Friday, September 9, 2016

My MS Symptoms Top 10 Countdown - #6 All the Paresthesias

If you're not a person with some MS experience and/or you're not a medical professional, you might not know what the term paresthesias even means. I didn't either, but I now know all about them! So sit back, relax, and let me teach all about paresthesias, from the lens of my personal experience.

What is a paresthesia?

Put simply, it's a weird feeling. An abnormal sensation. The most common paresthesias are numbness and a "pins and needles" tingling kind of feeling.


The paresthesias I've experienced:


pic from Des Burns on flickr
  • Numbness. I'm mentioned in passing in previous symptom posts that my first real symptom was numbness. My right foot and pretty much my entire right leg were numb for months. Sometimes it was just a little numb, sometimes it was insanely numb. Think sitting in an ice bath or getting all kinds of novocaine and you'll kind of get the picture.

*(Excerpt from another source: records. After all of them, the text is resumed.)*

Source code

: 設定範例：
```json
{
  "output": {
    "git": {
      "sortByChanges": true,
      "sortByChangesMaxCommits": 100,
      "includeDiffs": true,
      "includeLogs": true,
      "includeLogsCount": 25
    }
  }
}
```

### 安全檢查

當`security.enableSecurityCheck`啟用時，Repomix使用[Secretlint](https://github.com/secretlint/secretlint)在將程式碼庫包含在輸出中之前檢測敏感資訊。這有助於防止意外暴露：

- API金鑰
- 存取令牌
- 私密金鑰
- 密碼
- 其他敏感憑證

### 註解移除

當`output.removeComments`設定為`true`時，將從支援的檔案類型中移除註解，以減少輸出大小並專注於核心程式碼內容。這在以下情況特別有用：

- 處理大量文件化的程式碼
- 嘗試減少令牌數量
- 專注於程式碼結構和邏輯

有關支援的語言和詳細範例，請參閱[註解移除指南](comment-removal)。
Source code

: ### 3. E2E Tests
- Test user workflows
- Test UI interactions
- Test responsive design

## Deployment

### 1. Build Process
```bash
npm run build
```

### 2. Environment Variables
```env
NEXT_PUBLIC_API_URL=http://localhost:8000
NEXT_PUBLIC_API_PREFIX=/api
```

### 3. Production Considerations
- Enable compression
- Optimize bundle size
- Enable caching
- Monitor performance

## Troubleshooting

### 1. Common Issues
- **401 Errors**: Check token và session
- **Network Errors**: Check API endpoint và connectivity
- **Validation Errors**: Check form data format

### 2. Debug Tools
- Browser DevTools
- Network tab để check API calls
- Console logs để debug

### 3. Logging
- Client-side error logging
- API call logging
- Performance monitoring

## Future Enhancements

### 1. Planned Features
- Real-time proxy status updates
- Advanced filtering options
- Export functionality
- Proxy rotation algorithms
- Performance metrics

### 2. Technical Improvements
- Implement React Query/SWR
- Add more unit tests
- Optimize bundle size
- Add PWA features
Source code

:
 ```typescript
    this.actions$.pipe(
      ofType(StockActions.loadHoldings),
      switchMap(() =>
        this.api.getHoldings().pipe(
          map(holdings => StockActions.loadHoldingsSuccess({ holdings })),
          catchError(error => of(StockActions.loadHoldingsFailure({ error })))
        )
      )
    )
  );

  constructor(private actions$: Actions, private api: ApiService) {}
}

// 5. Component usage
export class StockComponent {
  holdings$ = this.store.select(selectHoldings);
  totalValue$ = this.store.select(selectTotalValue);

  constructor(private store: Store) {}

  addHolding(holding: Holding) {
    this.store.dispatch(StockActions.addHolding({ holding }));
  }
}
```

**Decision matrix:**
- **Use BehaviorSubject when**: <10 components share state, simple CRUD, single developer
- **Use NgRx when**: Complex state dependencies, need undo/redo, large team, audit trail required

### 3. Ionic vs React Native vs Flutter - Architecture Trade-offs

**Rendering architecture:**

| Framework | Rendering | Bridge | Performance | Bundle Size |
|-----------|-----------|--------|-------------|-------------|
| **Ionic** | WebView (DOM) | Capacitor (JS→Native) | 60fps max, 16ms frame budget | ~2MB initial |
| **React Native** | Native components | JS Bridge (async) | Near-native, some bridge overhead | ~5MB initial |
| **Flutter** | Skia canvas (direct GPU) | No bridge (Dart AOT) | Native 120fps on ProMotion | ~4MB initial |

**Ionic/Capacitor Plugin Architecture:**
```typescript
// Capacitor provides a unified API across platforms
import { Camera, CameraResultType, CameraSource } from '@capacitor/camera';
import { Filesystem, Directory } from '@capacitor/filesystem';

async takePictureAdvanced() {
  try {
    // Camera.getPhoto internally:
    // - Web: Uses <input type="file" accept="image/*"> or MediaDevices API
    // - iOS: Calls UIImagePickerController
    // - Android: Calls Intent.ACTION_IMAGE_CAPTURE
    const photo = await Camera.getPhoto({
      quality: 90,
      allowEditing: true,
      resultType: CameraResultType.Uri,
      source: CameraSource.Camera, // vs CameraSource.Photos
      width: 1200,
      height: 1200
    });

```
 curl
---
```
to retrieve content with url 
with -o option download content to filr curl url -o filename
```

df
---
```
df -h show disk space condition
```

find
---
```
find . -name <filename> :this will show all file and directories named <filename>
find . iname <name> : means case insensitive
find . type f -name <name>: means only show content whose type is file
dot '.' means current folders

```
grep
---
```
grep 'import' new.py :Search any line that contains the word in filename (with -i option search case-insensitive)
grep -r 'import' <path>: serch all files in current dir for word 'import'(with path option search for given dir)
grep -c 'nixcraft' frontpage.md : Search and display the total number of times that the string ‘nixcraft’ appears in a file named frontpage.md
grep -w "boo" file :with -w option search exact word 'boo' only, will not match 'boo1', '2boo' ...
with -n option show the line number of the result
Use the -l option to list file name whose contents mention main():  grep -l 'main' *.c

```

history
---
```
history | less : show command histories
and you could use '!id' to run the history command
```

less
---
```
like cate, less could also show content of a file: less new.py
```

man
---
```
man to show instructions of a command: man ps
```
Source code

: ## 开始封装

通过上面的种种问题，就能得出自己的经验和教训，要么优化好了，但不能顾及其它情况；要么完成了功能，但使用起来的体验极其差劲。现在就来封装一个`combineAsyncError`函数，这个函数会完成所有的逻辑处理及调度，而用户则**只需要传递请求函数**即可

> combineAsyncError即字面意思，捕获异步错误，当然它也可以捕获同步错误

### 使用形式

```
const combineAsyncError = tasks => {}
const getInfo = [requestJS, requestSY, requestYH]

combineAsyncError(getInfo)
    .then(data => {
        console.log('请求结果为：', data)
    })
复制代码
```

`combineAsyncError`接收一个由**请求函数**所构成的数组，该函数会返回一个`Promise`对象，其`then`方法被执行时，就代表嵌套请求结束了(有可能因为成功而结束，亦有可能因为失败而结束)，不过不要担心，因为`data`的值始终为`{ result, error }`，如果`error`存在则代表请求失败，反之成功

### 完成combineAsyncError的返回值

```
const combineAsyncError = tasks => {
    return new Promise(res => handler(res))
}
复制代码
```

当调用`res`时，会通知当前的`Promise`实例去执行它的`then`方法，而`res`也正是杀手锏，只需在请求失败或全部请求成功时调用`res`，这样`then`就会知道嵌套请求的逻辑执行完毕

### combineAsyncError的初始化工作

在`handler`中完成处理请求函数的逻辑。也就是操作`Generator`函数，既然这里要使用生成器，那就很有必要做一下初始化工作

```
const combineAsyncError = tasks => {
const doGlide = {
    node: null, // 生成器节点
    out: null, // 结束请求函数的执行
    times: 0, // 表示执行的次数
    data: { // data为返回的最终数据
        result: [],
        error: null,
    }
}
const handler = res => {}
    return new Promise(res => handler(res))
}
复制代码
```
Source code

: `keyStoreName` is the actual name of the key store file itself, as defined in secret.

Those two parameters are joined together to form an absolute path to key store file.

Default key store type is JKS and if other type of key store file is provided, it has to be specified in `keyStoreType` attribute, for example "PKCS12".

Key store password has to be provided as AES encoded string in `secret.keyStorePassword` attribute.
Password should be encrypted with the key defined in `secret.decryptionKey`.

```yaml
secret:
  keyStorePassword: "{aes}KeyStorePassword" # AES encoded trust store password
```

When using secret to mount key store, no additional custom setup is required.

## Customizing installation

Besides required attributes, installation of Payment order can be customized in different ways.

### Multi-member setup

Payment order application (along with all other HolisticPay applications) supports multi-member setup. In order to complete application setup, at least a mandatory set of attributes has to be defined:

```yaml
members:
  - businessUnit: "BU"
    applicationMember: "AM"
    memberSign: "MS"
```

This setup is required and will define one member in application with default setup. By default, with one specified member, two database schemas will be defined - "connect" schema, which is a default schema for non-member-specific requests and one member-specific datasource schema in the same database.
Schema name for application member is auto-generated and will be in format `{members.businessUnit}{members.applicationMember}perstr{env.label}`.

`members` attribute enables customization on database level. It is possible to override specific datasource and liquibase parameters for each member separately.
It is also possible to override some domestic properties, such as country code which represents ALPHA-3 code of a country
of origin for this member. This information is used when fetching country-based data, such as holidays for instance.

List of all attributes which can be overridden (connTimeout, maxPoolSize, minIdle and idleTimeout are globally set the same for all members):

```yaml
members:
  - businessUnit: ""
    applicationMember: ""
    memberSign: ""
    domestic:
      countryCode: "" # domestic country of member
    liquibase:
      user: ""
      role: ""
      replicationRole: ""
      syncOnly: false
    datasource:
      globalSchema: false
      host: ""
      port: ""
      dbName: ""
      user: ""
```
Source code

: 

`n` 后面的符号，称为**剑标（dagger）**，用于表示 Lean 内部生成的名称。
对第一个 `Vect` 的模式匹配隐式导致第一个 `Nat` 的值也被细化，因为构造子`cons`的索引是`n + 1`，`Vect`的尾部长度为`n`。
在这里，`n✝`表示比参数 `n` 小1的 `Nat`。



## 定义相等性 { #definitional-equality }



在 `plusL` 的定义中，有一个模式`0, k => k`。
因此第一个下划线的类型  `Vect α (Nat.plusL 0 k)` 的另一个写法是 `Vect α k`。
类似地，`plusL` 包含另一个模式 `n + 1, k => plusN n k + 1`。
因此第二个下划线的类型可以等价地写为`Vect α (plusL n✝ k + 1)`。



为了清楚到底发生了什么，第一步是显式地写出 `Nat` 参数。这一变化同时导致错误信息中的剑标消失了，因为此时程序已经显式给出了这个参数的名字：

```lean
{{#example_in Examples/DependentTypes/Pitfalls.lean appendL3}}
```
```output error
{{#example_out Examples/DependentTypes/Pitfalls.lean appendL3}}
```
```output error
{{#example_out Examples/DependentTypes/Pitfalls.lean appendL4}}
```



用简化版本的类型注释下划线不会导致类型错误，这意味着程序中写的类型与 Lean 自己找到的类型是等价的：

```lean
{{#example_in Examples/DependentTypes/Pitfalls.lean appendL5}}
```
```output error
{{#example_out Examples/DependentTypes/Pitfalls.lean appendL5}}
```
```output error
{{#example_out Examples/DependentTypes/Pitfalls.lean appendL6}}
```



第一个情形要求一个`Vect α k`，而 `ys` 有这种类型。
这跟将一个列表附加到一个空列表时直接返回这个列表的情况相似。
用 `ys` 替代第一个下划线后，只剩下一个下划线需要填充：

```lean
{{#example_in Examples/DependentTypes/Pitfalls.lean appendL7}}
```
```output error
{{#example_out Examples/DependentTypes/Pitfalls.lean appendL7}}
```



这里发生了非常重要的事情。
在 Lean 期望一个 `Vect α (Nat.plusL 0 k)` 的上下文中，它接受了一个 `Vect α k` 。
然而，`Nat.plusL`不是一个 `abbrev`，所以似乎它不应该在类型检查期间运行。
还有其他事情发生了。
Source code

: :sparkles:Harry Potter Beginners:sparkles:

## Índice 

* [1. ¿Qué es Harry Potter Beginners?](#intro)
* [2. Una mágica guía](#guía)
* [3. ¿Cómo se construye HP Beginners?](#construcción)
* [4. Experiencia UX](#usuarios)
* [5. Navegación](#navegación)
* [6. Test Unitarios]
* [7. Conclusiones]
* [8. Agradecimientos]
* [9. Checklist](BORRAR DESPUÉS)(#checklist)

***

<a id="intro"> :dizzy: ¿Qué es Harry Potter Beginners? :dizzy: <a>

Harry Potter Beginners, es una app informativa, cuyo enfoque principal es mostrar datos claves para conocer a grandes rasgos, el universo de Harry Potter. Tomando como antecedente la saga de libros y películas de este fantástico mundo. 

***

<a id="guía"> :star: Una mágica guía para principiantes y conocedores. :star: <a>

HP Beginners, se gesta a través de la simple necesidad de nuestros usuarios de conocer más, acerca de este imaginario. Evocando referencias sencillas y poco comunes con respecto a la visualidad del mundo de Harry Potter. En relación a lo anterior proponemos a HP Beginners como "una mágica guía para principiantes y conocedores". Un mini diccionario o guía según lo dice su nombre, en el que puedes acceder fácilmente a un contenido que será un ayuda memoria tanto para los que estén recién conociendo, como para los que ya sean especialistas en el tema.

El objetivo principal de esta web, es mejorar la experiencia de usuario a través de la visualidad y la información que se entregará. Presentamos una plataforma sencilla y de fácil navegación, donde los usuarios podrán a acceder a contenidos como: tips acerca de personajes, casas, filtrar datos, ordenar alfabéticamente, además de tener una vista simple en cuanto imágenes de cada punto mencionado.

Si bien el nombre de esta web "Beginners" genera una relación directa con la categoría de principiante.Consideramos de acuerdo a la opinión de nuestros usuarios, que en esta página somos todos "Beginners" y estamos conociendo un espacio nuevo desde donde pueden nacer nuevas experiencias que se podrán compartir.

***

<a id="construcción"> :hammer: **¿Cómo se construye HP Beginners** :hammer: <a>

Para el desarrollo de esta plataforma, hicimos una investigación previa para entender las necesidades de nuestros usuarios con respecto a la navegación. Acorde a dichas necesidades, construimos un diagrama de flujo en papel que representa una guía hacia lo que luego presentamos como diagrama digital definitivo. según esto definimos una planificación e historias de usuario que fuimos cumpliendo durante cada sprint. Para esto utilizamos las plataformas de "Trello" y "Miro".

This has returned a handful of times over the years, though it was present more often than not during my first year with MS. Even though it was summer, I wasn't shaving my legs much at the time because shaving a totally numb body part is weird and hard and potentially dangerous. When I finally gave in and went to the doctor, I knew they were going to be examining my legs, so naturally, I had to shave. Ha! I probably shouldn't have, but luckily I didn't severely cut myself. I've experienced numbness in both feet, both legs, both hands, one arm, and over most of my face. Numbness is sometimes just annoying, and it is sometimes debilitating and makes using your body a challenge. 
  • Tingling. This came and went along with the numbness. And it has continued to come and go throughout this last decade.
    pic from Ias - Initially on flickr
    Sometimes it's a huge area that is tingling. Sometimes, it's one tiny little area. Like the tip of my nose. In certain parts of my body, it feels less like a my-foot-fell-asleep-pins-and-needles feeling and more like a part of my body is like a cell phone set to vibrate and it's ringing. You know how it feels when a cell phone vibrates and it's touching  part of your body? It's kind of like that but often isolated to weird little (like one square centimeter) spots. It can also cover a large area all at once. Tingling is mostly just annoying but at an insanely high level of annoyance. When the tip of your nose is "buzzing" a couple of times a minute off and on all day long (but more on than off), it's pretty impossible to concentrate on anything else at all. For me, the tingling sensation has run the gamut from pins-and-needles to burning to the buzzing vibration sensation, and it's happened in places all over my body.
  • Temperature Confusion. There's probably an official science-y word for this, but I don't know what it is. This is when hot feels like cold and/or cold feels like hot. This was happening early on when the leg was super numb. Showering was confusing because part of my body knew the temp was normal (warm-hot), but part of my body was angrily convinced it was actually freezing cold. But at the time, I wasn't even really cognitively aware of this. I just knew something felt weird and wrong and off. At the first neurologist appointment (after the first horrible GP appointments), the doctor put a metal tool of some kind under hot water from the tap for a while and then pressed it against my hand where I confirmed that it was indeed hot. Then he pressed it on my leg or foot, and suddenly it was ice cold! It suddenly all made sense, and that's when I learned this was actually a symptom and a real thing. In a sort of related (but not really) way, sometimes numbness feels like coldness and tingling/burning feels like heat. All of these symptoms can be hard to put into words that really describe what they feel like.
  • Lhermitte’s Sign. I don't know if this really belongs in the paresthesia category, but I'm putting it here. This is often described as a kind of nerve pain, but in no way have I ever found it to be painful. In fact, I often enjoy the sensation. This is when you lower your chin down towards your chest and you feel an electric shock-like sensation running all the way down your spine. It's usually described as an electric shock, but for me, it's more of a buzz similar to that cell phone vibration I mentioned above as a kind of tingle. For me, it is not at all painful. This is something that really weirded me out early on, though. I kept feeling this weird buzz, and I kept searching for my phone since I assumed that's what I was feeling, but it was never there. I hadn't put two and two together to realize that it happened whenever I moved my head in a certain way (bending it down/forward even slightly), but again in that first appointment, the doctor told me to bring my chin down towards my chest and aha lightbulb moment! Lhermitte's has visited me during pretty much every relapse, but also always pops up when I am particularly tired or exhausted or worn out. It's kind of an early warning system that I need to get more sleep or take it easy.
  • Itching. Itching? Yes, itching! Want to know more? Well, this is one is such a huge one for me (ABSOLUTE WORST SYMPTOM OF ALL THE HORRIBLE SYMPTOMS I AM NOT KIDDING) so it's getting its own spot in the countdown because I can't limit my feelings about this one to one hearty paragraph on this list.